Turlock district, UC Merced test solar panels on canals. State leaders get a peek
The Turlock Irrigation District was California’s first such agency when it formed in 1887. On Wednesday, it showed off another pioneering feat.
TID got a $20 million state grant in 2022 to test solar panels atop two short canal stretches. The arrays reduce evaporation of the Tuolumne River water while helping supply the district’s power customers.
A UC Merced team is assessing whether the idea is worth spreading across the 4,000 or so miles of canal in California. A detailed report is due this summer to the state Department of Water Resources.
The findings so far are promising, the scientists said at Wednesday’s gathering, which included a member of Gov. Gavin Newsom’s Cabinet and other high-ranking officials.
They met next to a solar array on the main canal, about three miles downstream of Turlock Lake. It was completed in August, in the middle of the 2025 irrigation season. The other panels were ready six months earlier, just before the season’s start, on a branch canal southwest of Keyes.

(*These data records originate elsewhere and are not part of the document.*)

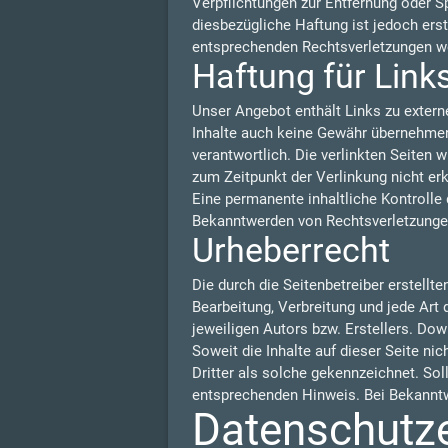
Verpflichtungen zur Entfernung oder S
diesbezügliche Haftung ist jedoch ers
entsprechenden Rechtsverletzungen we
Haftung für Link
Unser Angebot enthält Links zu externe
Inhalte auch keine Gewähr übernehmen. F
verantwortlich. Die verlinkten Seiten
zum Zeitpunkt der Verlinkung nicht er
Eine permanente inhaltliche Kontrolle 
Bekanntwerden von Rechtsverletzungen
Urheberrecht
Die durch die Seitenbetreiber erstellt
Bearbeitung, Verbreitung und jede Art
jeweiligen Autors bzw. Erstellers. Dow
Soweit die Inhalte auf dieser Seite ni
Dritter als solche gekennzeichnet. So
entsprechenden Hinweis. Bei Bekanntw
Datenschutz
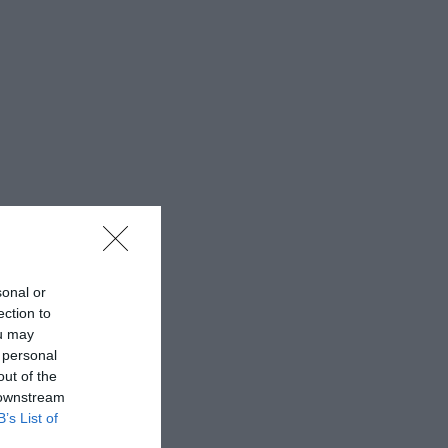
sonal or
ection to
ou may
 personal
out of the
 downstream
B’s List of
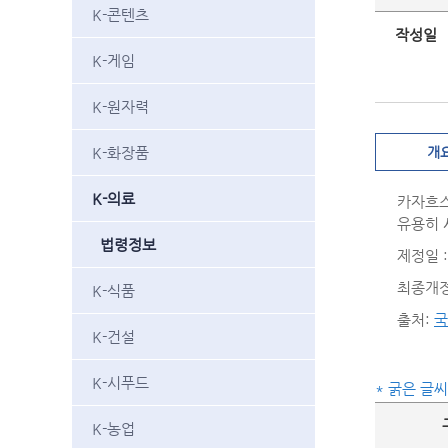
K-콘텐츠
작성일
K-게임
K-원자력
K-화장품
개
K-의료
카자흐스
유용히 
법령정보
제정일 : 
최종개정일
K-식품
출처:
국
K-건설
K-시푸드
* 굵은 글
K-농업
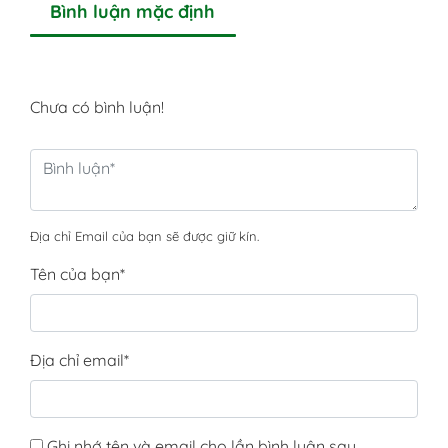
Bình luận mặc định
Chưa có bình luận!
Địa chỉ Email của bạn sẽ được giữ kín.
Tên của bạn
*
Địa chỉ email
*
Ghi nhớ tên và email cho lần bình luận sau.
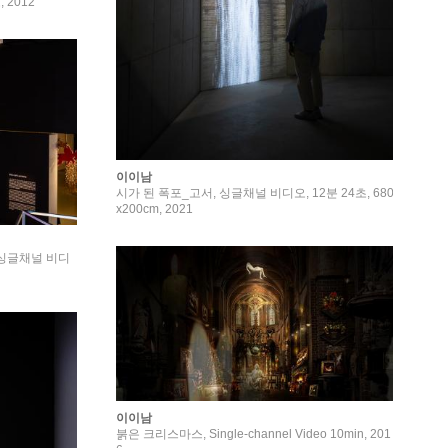
, 2012
이이남
시가 된 폭포_고서, 싱글채널 비디오, 12분 24초, 680
x200cm, 2021
, 싱글채널 비디
이이남
붉은 크리스마스, Single-channel Video 10min, 201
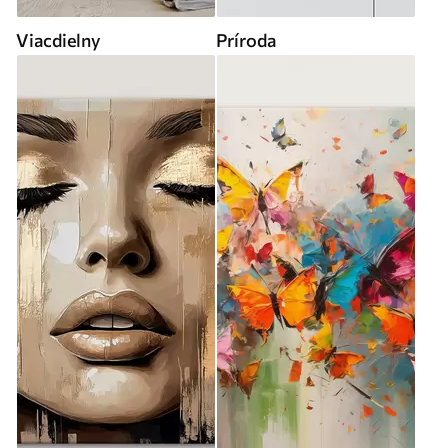
Viacdielny
Príroda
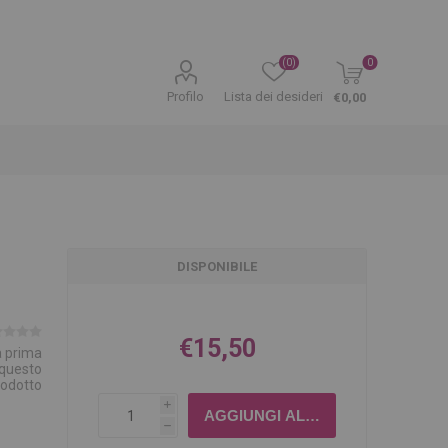
(0)
0
Profilo
Lista dei desideri
€0,00
DISPONIBILE
€15,50
la prima
 questo
rodotto
i
h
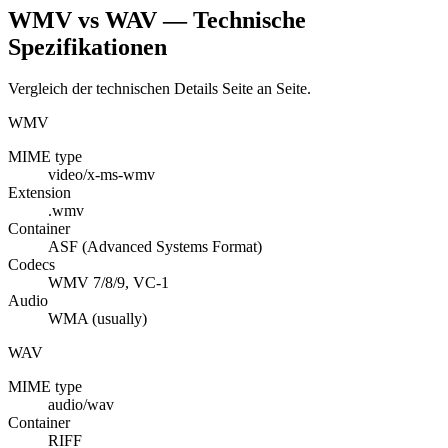
WMV vs WAV — Technische
Spezifikationen
Vergleich der technischen Details Seite an Seite.
WMV
MIME type
video/x-ms-wmv
Extension
.wmv
Container
ASF (Advanced Systems Format)
Codecs
WMV 7/8/9, VC-1
Audio
WMA (usually)
WAV
MIME type
audio/wav
Container
RIFF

TID is the second agency in the United States to do such a solar project. The first was completed in 2024 on a Gila River canal serving Phoenix. Both were preceded by a site in Gujarat, India.
The TID effort is called Project Nexus, aligning water and energy goals. The partners include Solar AquaGrid, a Berkeley-based company.
“We have learned so much,” CEO Jordan Harris said on the canal bank Wednesday. “UC Merced researchers have been able to gather a whole irrigation season of data, and the results have been what we’ve been hoping to find.”
TID’s two sites combine for 5.7 megawatts of electricity. That is less than 1% of the peak demand of the 240,000 or so customers between south Modesto and northern Merced County. But the output could surge if adopted elsewhere on the 250 miles of canal.
TID already had plenty of climate-safe sources as of 2024. Hydropower brought 31%, mostly from Don Pedro Reservoir. Wind turbines added 21%, including what’s imported from the Pacific Northwest. Solar accounted for 6%, both local and imported. Almost all the rest came from burning natural gas, which is being phased out.
The state required utilities to get at least 33% of their power from clean sources by 2020. The mandate is 60% by 2030 and 100% by 2045.
UC Merced took first look in 2021
UC Merced’s research builds on its 2021 report on the potential for solar panels on canals. That team did not set up an actual array. Instead, it calculated sunlight intensity and other variables at eight sites between Colusa and Kern counties.
The authors concluded that solar panels on every canal could get California halfway toward it 2030 target. The evaporation savings were just 6%, but this still could help as droughts intensify in the future.
Wednesday’s program featured two researchers, Brandi McKuin and Roger Bales, who were involved in both studies. Their key points:
- The panels have not interfered with canal operation and maintenance, which was a concern raised by TID.
- The shading has reduced algae growth by 85%, meaning less canal cleaning by crews. The microbes can clog the system and affect the taste of drinking water for canals that serve cities.
- Evaporation has dropped 50% to 70% under the panels, varying with daily sunlight intensity and other factors.
- Having solar panels over canals reduces the need to install them on farmland or in deserts and other natural areas.
Just how many solar panels were installed?
The study aims to show that solar can work on waterways large and small. The Main Canal is TID’s widest at 115 feet. It got a total of 1,360 panels atop a 300-foot-long section. The other canal is just 20 feet wide. The 1,440 panels cover a 1,380-foot-long portion.
The team is still looking at the economics of bringing the idea statewide. This includes local power prices, sunlight intensity and other variables.
TID was chosen for the grant in part because it has power transmission lines along many of its canals. Its partner on the Tuolumne River, the Modesto Irrigation District, has the same setup. MID officials have said they are watching TID’s test with interest.
The 2021 study included state and federal canals with massive pumping needs that might be met with overhead solar panels. The Central Valley Project has users as far south as Kern County. The State Water Project has a parallel canal and also supplies the Los Angeles area.
“At the State Water Project, I like to say we have a front-row seat for dealing with the effects of climate change,” Deputy Director John Yarbrough said Wednesday.
‘It’s an inspirational day’ to Cabinet member
The event also drew Natural Resources Secretary Wade Crowfoot, who oversees water, energy, parks and other functions. “It’s an inspirational day,” he said. “I am inspired by the leadership of TID for having the vision and the openness for this kind of innovation.”
Crowfoot was on a different TID canal bank in 2023, watching the district spread city storm runoff onto an almond orchard. It recharged groundwater for use in drier times.
At the solar canal, Crowfoot recalled how Newsom texted him soon after the 2021 study’s release. That led to the grant to TID the next year.
The governor could not make it out to the canal Wednesday, but he commented in a day-after news release from Solar AquaGrid: “I’m proud of California for continuing to lead with innovative, outside-the-box solutions to our climate crisis — including this first-of-its-kind solar-covered canal in the Central Valley.”